**What the exercise asks:**
Taking the data below, please print only the lines from the line holding "Office Unit for Rent at Pacific Plaza" to the line holding "management, writing and vid", inclusive, with pictures omitted.

**Records provided:**
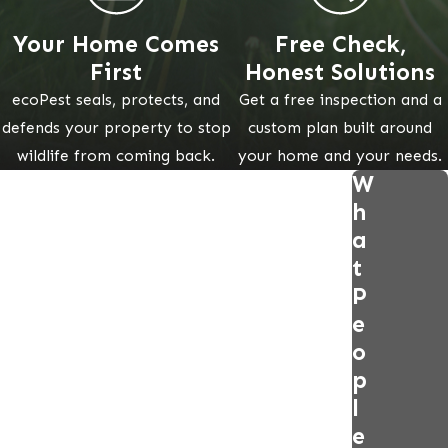
Your Home Comes
Free Check,
First
Honest Solutions
ecoPest seals, protects, and
Get a free inspection and a
defends your property to stop
custom plan built around
wildlife from coming back.
your home and your needs.
W
h
a
t
P
e
o
p
l
e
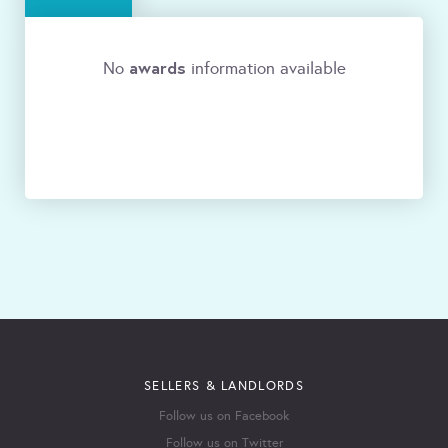
awards
No
information available
SELLERS & LANDLORDS
Follow us on Facebook
Follow us on Twitter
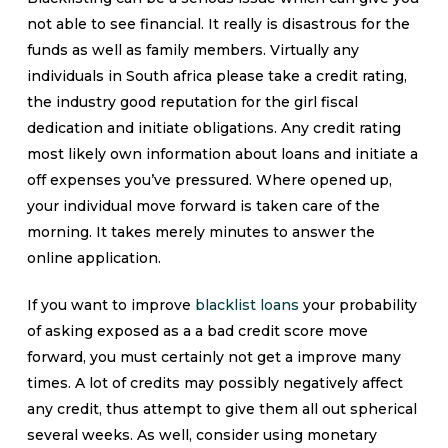
not able to see financial. It really is disastrous for the
funds as well as family members. Virtually any
individuals in South africa please take a credit rating,
the industry good reputation for the girl fiscal
dedication and initiate obligations. Any credit rating
most likely own information about loans and initiate a
off expenses you’ve pressured. Where opened up,
your individual move forward is taken care of the
morning. It takes merely minutes to answer the
online application.
If you want to improve
blacklist loans
your probability
of asking exposed as a a bad credit score move
forward, you must certainly not get a improve many
times. A lot of credits may possibly negatively affect
any credit, thus attempt to give them all out spherical
several weeks. As well, consider using monetary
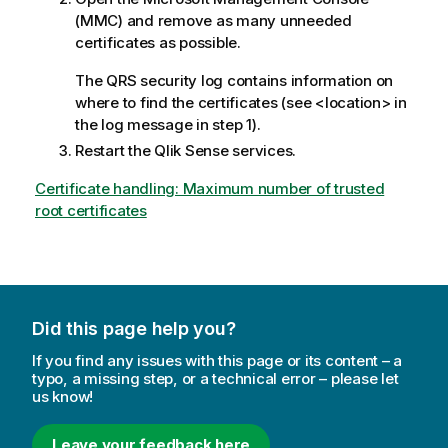
(MMC) and remove as many unneeded
certificates as possible.
The
QRS
security log contains information on
where to find the certificates (see <location> in
the log message in step 1).
Restart the
Qlik Sense
services.
Certificate handling: Maximum number of trusted
root certificates
Did this page help you?
If you find any issues with this page or its content – a
typo, a missing step, or a technical error – please let
us know!
Leave your feedback here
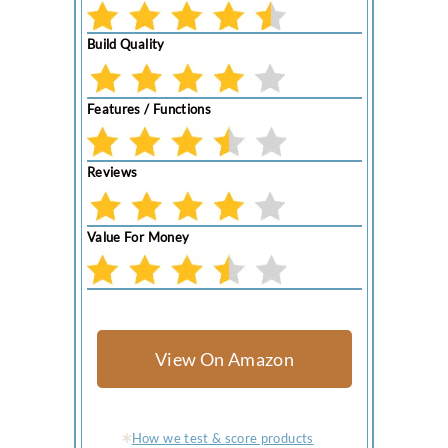
Build Quality
Features / Functions
Reviews
Value For Money
View On Amazon
How we test & score products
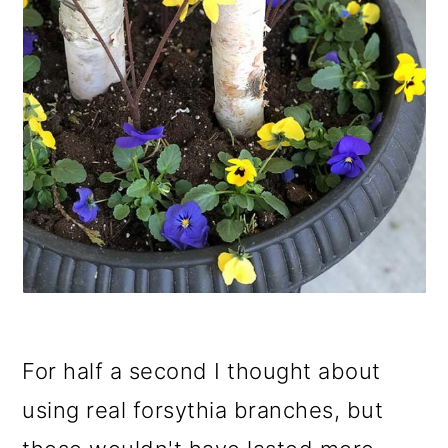
For half a second I thought about
using real forsythia branches, but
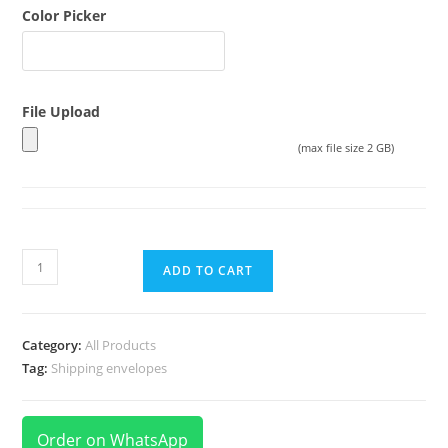
Color Picker
File Upload
(max file size 2 GB)
ADD TO CART
Category:
All Products
Tag:
Shipping envelopes
Order on WhatsApp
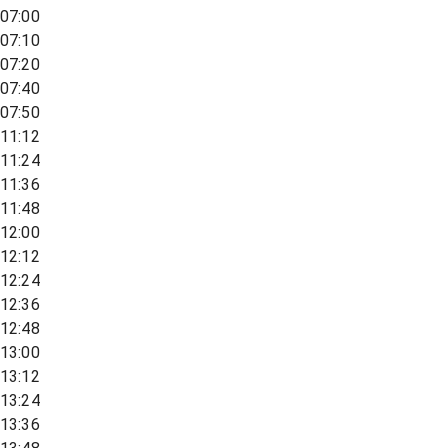
07:00
07:10
07:20
07:40
07:50
11:12
11:24
11:36
11:48
12:00
12:12
12:24
12:36
12:48
13:00
13:12
13:24
13:36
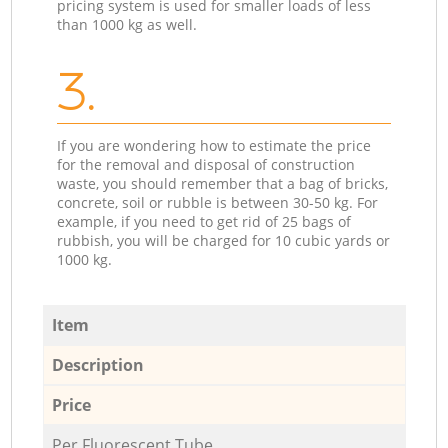
pricing system is used for smaller loads of less
than 1000 kg as well.
3.
If you are wondering how to estimate the price
for the removal and disposal of construction
waste, you should remember that a bag of bricks,
concrete, soil or rubble is between 30-50 kg. For
example, if you need to get rid of 25 bags of
rubbish, you will be charged for 10 cubic yards or
1000 kg.
Item
Description
Price
Per Fluorescent Tube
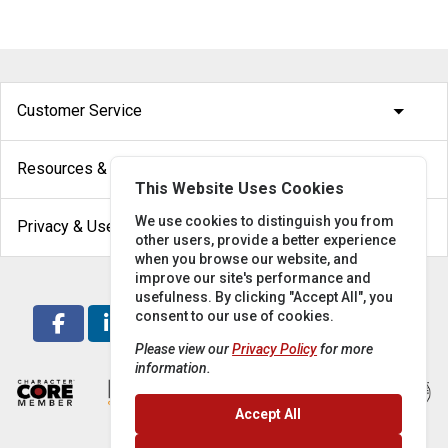
arrow_drop_down
Customer Service
arrow_drop_down
Resources & Help
This Website Uses Cookies
arrow_drop_down
We use cookies to distinguish you from
Privacy & Use
other users, provide a better experience
when you browse our website, and
improve our site's performance and
usefulness. By clicking "Accept All", you
consent to our use of cookies.
Please view our
Privacy Policy
for more
information.
Accept All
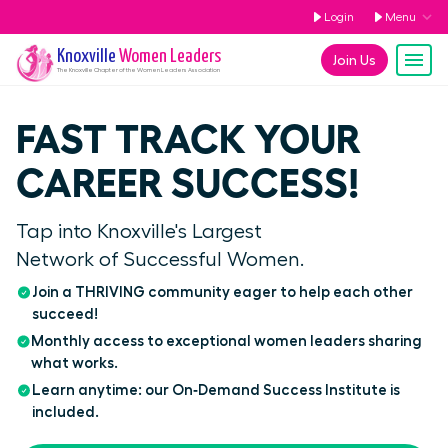
Login
Menu
Knoxville
Women Leaders
Join Us
The
Knoxville
Chapter of the Women Leaders Association
FAST TRACK YOUR
CAREER SUCCESS!
Tap into Knoxville's Largest
Network of Successful Women.
Join a THRIVING community eager to help each other
succeed!
Monthly access to exceptional women leaders sharing
what works.
Learn anytime: our On‑Demand Success Institute is
included.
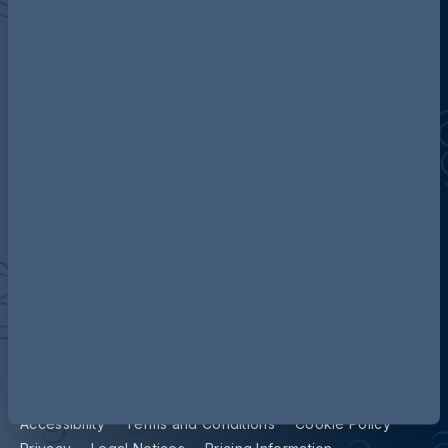
Discover more about AG
Contact us
Our locations
Accessibility
Terms and Conditions
Cookie Policy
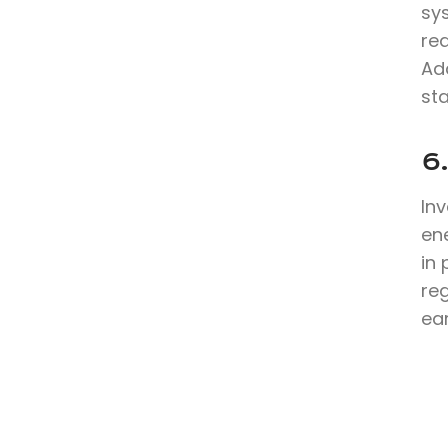
sy
re
Ad
sta
6
In
en
in 
reg
ea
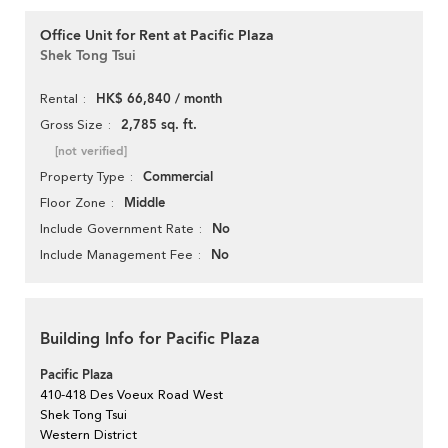
Office Unit for Rent at Pacific Plaza
Shek Tong Tsui
HK$ 66,840 / month
Rental
2,785 sq. ft.
Gross Size
[not verified]
Commercial
Property Type
Middle
Floor Zone
No
Include Government Rate
No
Include Management Fee
Building Info for Pacific Plaza
Pacific Plaza
410-418 Des Voeux Road West
Shek Tong Tsui
Western District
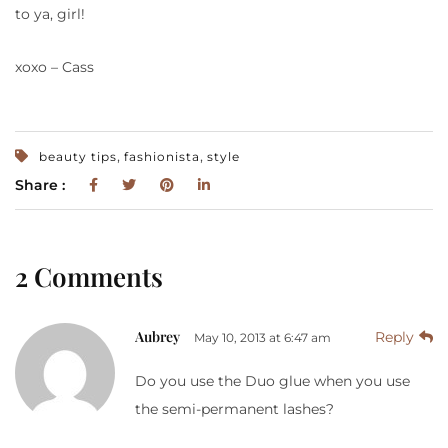
to ya, girl!
xoxo – Cass
,
,
beauty tips
fashionista
style
Share :
2 Comments
Aubrey
Reply
May 10, 2013 at 6:47 am
Do you use the Duo glue when you use
the semi-permanent lashes?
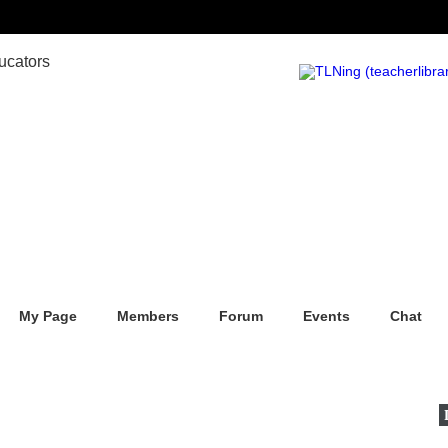
My Page
Members
Forum
Events
Chat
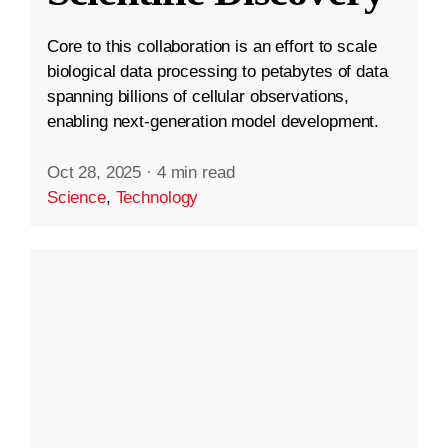
Core to this collaboration is an effort to scale
biological data processing to petabytes of data
spanning billions of cellular observations,
enabling next-generation model development.
Oct 28, 2025
·
4 min read
Science
,
Technology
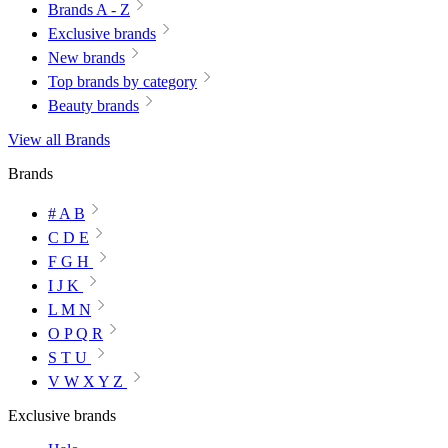
Brands A - Z
Exclusive brands
New brands
Top brands by category
Beauty brands
View all Brands
Brands
# A B
C D E
F G H
I J K
L M N
O P Q R
S T U
V W X Y Z
Exclusive brands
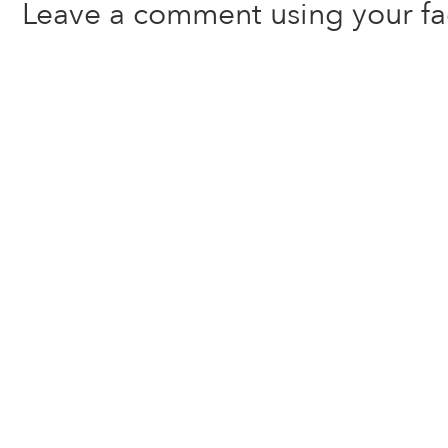
Leave a comment using your f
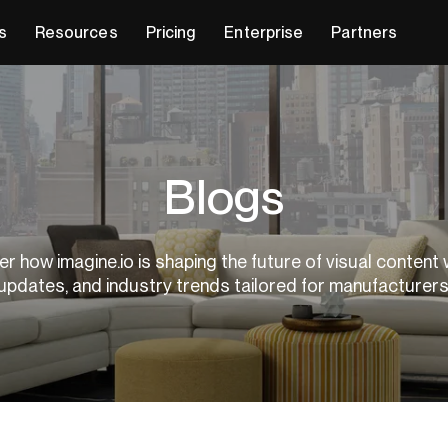
s
Resources
Pricing
Enterprise
Partners
Blogs
r how imagine.io is shaping the future of visual content 
updates, and industry trends tailored for manufacturer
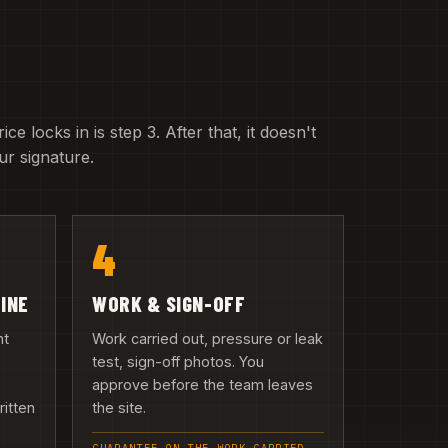
e locks in is step 3. After that, it doesn't
r signature.
4
LINE
WORK & SIGN-OFF
nt
Work carried out, pressure or leak
test, sign-off photos. You
approve before the team leaves
ritten
the site.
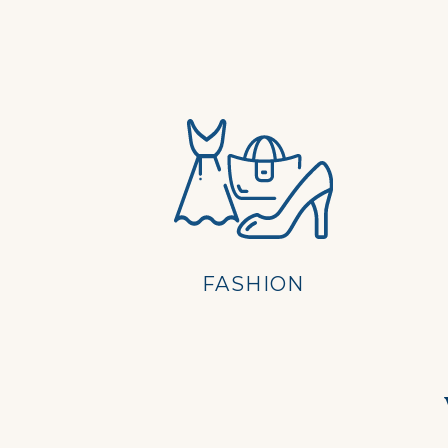
FASHION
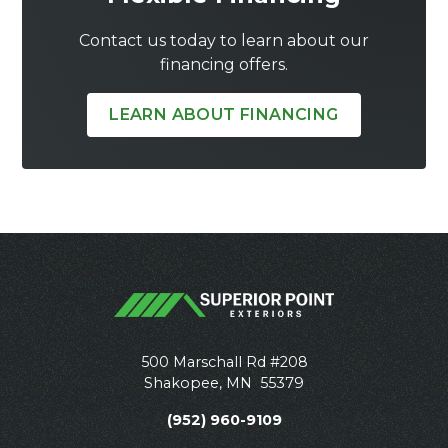
Contact us today to learn about our
financing offers.
LEARN ABOUT FINANCING
500 Marschall Rd #208
Shakopee
,
MN
55379
(952) 960-9109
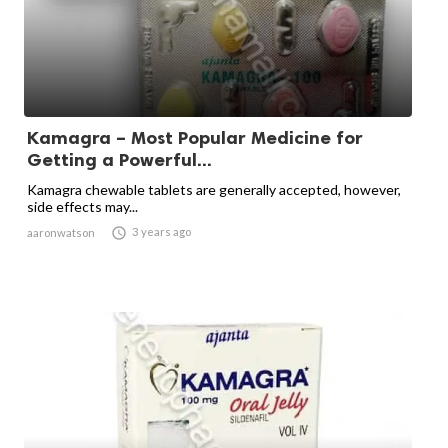
Kamagra – Most Popular Medicine for
Getting a Powerful...
Kamagra chewable tablets are generally accepted, however,
side effects may...

3 years ago
aaronwatson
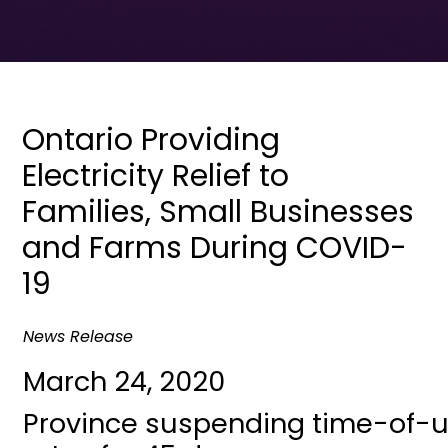
Ontario Providing
Electricity Relief to
Families, Small Businesses
and Farms During COVID-
19
News Release
March 24, 2020
Province suspending time-of-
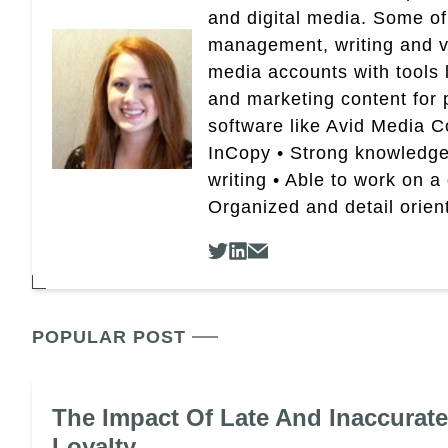
and digital media. Some of
management, writing and vid
media accounts with tools 
and marketing content for p
software like Avid Media 
InCopy • Strong knowledge 
writing • Able to work on a
Organized and detail orien
POPULAR POST
The Impact Of Late And Inaccurat
Loyalty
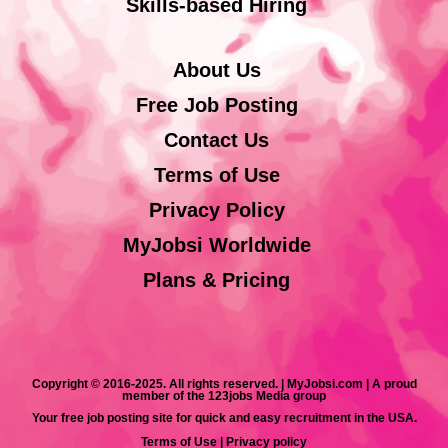
Skills-based Hiring
About Us
Free Job Posting
Contact Us
Terms of Use
Privacy Policy
MyJobsi Worldwide
Plans & Pricing
Copyright © 2016-2025. All rights reserved. | MyJobsi.com | A proud
member of the 123jobs Media group
Your free job posting site for quick and easy recruitment in the USA.
Terms of Use
|
Privacy policy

**Solution for this task:**
Office Unit for Rent at Pacific Plaza
Shek Tong Tsui
HK$ 66,840 / month
Rental
2,785 sq. ft.
Gross Size
[not verified]
Commercial
Property Type
Middle
Floor Zone
No
Include Government Rate
No
Include Management Fee
Building Info for Pacific Plaza
Pacific Plaza
410-418 Des Voeux Road West
Shek Tong Tsui
Western District
to ya, girl!
xoxo – Cass
,
,
beauty tips
fashionista
style
Share :
2 Comments
Aubrey
Reply
May 10, 2013 at 6:47 am
Do you use the Duo glue when you use
the semi-permanent lashes?
My Page
Members
Forum
Events
Chat
Core to this collaboration is an effort to scale
biological data processing to petabytes of data
spanning billions of cellular observations,
enabling next-generation model development.
Oct 28, 2025
·
4 min read
Science
,
Technology
Brands A - Z
Exclusive brands
New brands
Top brands by category
Beauty brands
View all Brands
Brands
# A B
C D E
F G H
I J K
L M N
O P Q R
S T U
V W X Y Z
Exclusive brands
Leave a comment using your f
s
Resources
Pricing
Enterprise
Partners
Blogs
r how imagine.io is shaping the future of visual content 
updates, and industry trends tailored for manufacturer
e locks in is step 3. After that, it doesn't
r signature.
4
LINE
WORK & SIGN-OFF
nt
Work carried out, pressure or leak
test, sign-off photos. You
approve before the team leaves
ritten
the site.
FASHION
Contact us today to learn about our
financing offers.
LEARN ABOUT FINANCING
500 Marschall Rd #208
Shakopee
,
MN
55379
(952) 960-9109
Kamagra – Most Popular Medicine for
Getting a Powerful...
Kamagra chewable tablets are generally accepted, however,
side effects may...

3 years ago
aaronwatson
Ontario Providing
Electricity Relief to
Families, Small Businesses
and Farms During COVID-
19
News Release
March 24, 2020
Province suspending time-of-
and digital media. Some of
management, writing and vid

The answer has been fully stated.